C.Market Vectors ETF Trust

 

MV Trust is a statutory trust organized under the laws of the State of Delaware on March 15, 2001 and is registered under the Act as a series open-end management investment company. MV Trust currently consists of 60 Funds, each with its own investment objective and policies. Additional Funds of MV Trust may be added in the future MV Trust is managed by a board of trustees (the “MV Trust Board” and, together with the VIP Funds Board and the VE Funds Board, the “Boards”).

 

D.Van Eck Associates Corporation

 

Van Eck Associates Corporation is the investment adviser to the Trusts. The Adviser is a corporation organized under the laws of the State of Delaware, with its principal office located in New York, New York. It is registered as an “investment adviser” under Section 203 of the Investment Advisers Act of 1940, as amended (the “Advisers Act”). Any Adviser to a Fund will be registered under the Advisers Act.

 

D.Van Eck Securities Corporation

 

Van Eck Securities Corporation, a broker-dealer registered under the Exchange Act, and a member of the Financial Industry Regulatory Authority, serves as the principal underwriter for the Trusts. The Distributor is a wholly-owned subsidiary of the Adviser. The Distributor (and any future distributor and principal underwriter) will be identified as such in the Prospectus for each Fund and will comply with the terms and conditions of this Application.

▶ [DATA FOR REVIEW]

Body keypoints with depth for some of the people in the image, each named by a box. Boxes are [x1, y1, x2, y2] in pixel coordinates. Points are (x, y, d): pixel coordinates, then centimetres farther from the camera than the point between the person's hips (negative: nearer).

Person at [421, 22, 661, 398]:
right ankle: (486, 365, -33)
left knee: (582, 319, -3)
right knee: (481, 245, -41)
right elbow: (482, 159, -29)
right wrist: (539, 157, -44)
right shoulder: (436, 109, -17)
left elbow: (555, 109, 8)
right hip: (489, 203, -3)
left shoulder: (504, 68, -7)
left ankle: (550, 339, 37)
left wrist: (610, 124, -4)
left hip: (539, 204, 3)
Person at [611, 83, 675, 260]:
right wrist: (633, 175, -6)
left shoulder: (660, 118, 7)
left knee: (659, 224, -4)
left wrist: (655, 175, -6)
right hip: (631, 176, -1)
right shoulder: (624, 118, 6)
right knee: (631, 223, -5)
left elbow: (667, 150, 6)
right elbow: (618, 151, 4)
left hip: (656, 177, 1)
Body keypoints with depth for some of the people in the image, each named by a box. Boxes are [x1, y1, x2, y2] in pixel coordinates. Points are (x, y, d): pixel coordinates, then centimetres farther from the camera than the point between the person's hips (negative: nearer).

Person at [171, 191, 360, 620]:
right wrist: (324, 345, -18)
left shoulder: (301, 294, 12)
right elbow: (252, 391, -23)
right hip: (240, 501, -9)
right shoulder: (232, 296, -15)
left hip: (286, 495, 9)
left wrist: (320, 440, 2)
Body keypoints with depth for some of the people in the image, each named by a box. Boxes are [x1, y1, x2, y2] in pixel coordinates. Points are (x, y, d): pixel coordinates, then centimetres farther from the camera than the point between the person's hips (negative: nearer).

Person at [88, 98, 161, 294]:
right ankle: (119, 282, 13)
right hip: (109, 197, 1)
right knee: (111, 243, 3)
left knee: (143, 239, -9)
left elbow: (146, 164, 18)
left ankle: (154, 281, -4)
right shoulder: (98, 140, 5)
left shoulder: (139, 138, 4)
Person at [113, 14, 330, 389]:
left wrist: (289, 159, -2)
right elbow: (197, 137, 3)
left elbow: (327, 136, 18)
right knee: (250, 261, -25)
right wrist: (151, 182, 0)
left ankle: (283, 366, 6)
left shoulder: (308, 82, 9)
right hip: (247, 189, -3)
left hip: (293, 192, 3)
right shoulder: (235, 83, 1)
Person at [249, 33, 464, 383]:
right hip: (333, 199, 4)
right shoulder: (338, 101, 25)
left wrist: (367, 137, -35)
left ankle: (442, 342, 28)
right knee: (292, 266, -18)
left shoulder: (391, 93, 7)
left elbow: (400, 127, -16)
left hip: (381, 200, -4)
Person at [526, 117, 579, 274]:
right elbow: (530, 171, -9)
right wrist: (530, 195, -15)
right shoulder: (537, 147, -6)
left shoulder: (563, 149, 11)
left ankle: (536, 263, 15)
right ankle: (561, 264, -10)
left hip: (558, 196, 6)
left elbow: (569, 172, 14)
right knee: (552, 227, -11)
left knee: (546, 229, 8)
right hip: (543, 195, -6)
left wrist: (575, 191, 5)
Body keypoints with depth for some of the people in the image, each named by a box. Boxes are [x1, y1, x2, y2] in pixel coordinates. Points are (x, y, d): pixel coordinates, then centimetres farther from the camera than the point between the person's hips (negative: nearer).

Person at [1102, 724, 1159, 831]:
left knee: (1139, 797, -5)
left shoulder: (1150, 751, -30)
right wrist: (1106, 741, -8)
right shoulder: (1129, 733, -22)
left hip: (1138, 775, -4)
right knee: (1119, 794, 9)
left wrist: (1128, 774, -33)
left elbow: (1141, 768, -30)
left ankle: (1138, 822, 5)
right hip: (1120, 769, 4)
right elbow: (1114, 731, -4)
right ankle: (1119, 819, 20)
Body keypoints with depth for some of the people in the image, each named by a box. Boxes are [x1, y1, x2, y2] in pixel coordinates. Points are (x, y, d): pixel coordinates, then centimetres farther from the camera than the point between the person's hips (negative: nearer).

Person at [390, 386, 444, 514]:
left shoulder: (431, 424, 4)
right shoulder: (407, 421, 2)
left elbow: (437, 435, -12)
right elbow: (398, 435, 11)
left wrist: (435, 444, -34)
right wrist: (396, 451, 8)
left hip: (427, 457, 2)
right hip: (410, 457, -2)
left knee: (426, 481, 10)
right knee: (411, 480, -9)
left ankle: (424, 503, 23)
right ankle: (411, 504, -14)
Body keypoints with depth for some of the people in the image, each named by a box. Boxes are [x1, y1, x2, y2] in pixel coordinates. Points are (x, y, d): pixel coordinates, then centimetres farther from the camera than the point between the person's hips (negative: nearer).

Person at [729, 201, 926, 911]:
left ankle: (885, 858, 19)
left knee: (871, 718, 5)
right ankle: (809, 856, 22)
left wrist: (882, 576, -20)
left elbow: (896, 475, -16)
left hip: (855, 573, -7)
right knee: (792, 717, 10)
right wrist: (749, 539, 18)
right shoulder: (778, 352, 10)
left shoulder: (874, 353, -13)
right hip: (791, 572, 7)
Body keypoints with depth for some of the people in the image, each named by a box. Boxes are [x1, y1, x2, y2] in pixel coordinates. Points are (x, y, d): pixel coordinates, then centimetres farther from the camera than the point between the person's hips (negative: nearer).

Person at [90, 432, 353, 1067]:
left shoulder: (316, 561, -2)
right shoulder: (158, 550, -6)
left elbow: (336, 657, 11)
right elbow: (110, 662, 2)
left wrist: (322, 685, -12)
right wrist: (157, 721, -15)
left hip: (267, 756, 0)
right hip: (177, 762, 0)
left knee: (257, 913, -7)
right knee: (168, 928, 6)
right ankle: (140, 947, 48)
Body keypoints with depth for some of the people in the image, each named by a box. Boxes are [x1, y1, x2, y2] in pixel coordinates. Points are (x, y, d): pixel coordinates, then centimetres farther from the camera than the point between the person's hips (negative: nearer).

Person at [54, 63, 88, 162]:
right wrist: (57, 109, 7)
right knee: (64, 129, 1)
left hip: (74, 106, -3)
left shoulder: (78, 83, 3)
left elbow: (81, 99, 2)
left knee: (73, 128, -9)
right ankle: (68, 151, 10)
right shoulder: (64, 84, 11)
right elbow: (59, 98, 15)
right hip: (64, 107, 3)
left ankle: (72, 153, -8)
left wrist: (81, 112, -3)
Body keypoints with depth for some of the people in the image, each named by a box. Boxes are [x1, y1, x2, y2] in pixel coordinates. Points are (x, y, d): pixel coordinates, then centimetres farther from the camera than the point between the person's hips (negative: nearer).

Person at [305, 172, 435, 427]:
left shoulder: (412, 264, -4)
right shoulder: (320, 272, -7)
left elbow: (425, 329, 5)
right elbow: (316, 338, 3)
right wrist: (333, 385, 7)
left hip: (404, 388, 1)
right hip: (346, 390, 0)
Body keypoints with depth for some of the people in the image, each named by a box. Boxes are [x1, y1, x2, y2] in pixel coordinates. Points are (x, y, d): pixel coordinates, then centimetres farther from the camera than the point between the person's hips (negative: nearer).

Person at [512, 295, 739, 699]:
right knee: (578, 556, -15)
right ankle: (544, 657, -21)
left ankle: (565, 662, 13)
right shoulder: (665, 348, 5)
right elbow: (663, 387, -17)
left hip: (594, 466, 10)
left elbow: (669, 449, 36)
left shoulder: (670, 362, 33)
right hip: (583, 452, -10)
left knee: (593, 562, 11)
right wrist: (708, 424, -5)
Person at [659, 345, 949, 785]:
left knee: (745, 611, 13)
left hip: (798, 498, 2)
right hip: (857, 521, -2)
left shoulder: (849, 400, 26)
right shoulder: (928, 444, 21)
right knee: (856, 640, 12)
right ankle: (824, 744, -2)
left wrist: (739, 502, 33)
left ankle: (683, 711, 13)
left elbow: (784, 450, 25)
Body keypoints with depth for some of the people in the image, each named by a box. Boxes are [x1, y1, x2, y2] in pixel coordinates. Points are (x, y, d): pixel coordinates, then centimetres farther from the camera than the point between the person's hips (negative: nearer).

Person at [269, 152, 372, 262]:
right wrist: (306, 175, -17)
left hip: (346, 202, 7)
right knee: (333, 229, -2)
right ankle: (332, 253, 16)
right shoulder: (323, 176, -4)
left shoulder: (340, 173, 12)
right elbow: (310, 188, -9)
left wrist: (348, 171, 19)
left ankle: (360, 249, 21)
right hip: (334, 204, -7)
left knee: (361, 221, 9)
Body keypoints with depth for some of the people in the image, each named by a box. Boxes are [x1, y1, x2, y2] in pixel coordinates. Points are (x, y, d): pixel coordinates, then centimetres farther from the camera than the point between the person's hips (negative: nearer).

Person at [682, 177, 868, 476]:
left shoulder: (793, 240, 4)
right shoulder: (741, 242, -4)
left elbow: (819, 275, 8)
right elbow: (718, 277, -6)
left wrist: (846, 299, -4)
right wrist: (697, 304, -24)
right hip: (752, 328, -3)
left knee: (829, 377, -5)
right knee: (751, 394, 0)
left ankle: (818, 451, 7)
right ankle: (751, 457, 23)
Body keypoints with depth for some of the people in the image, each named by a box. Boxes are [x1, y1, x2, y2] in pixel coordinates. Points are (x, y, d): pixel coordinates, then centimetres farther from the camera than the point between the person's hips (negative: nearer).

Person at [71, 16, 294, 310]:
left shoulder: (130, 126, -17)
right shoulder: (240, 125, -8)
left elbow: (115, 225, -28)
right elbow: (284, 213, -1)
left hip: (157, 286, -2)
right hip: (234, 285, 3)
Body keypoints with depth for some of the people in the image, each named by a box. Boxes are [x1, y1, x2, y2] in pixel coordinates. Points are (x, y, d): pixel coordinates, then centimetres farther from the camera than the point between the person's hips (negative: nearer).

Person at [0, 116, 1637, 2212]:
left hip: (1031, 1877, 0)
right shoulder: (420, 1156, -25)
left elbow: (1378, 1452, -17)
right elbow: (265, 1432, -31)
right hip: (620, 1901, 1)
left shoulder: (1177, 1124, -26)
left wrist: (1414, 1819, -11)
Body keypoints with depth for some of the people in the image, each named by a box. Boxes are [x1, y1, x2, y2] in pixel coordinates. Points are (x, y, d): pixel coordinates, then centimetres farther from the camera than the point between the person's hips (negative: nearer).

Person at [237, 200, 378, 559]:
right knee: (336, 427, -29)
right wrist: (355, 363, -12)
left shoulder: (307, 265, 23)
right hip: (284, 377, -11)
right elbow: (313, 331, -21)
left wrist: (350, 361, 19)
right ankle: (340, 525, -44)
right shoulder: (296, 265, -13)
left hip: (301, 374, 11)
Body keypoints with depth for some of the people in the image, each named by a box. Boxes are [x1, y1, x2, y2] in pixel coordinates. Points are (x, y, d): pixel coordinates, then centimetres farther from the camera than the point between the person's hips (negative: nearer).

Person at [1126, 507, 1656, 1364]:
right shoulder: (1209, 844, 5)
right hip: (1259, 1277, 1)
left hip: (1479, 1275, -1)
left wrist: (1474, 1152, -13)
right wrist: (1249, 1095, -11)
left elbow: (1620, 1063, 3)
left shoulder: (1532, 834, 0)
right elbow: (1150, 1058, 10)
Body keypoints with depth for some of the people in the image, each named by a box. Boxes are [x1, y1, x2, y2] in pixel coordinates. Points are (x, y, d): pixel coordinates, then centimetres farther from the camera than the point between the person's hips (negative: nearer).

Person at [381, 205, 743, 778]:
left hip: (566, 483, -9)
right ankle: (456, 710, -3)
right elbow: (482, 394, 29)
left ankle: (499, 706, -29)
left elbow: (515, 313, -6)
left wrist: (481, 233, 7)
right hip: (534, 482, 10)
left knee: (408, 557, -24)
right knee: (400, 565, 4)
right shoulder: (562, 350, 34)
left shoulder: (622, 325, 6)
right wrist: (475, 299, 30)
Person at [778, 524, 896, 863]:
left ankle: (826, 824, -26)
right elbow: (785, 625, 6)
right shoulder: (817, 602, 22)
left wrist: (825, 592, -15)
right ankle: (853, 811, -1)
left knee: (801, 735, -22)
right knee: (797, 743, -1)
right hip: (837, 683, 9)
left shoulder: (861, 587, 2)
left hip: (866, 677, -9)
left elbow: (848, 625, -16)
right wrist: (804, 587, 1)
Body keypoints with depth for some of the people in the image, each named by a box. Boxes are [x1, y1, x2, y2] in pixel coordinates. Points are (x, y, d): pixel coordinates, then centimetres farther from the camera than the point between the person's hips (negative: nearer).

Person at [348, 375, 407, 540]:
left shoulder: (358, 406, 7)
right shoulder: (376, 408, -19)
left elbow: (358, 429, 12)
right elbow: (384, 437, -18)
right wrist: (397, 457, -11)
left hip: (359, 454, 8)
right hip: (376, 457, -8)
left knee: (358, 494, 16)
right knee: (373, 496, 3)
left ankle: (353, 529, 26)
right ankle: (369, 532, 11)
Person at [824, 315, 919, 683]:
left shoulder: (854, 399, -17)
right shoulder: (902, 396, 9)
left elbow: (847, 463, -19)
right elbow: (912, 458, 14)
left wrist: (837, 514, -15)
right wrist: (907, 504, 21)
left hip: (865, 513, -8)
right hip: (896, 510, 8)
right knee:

▶ [PROMPT]
Answer from the excerpt on the Van Eck trusts:
1. On what date was MV Trust organized?
2. Where is Van Eck Associates Corporation's principal office?
3. How is Van Eck Securities Corporation related to the Adviser?

▶ [RESULT OF THIS EXERCISE]
1. March 15, 2001
2. New York, New York
3. It is a wholly-owned subsidiary of the Adviser.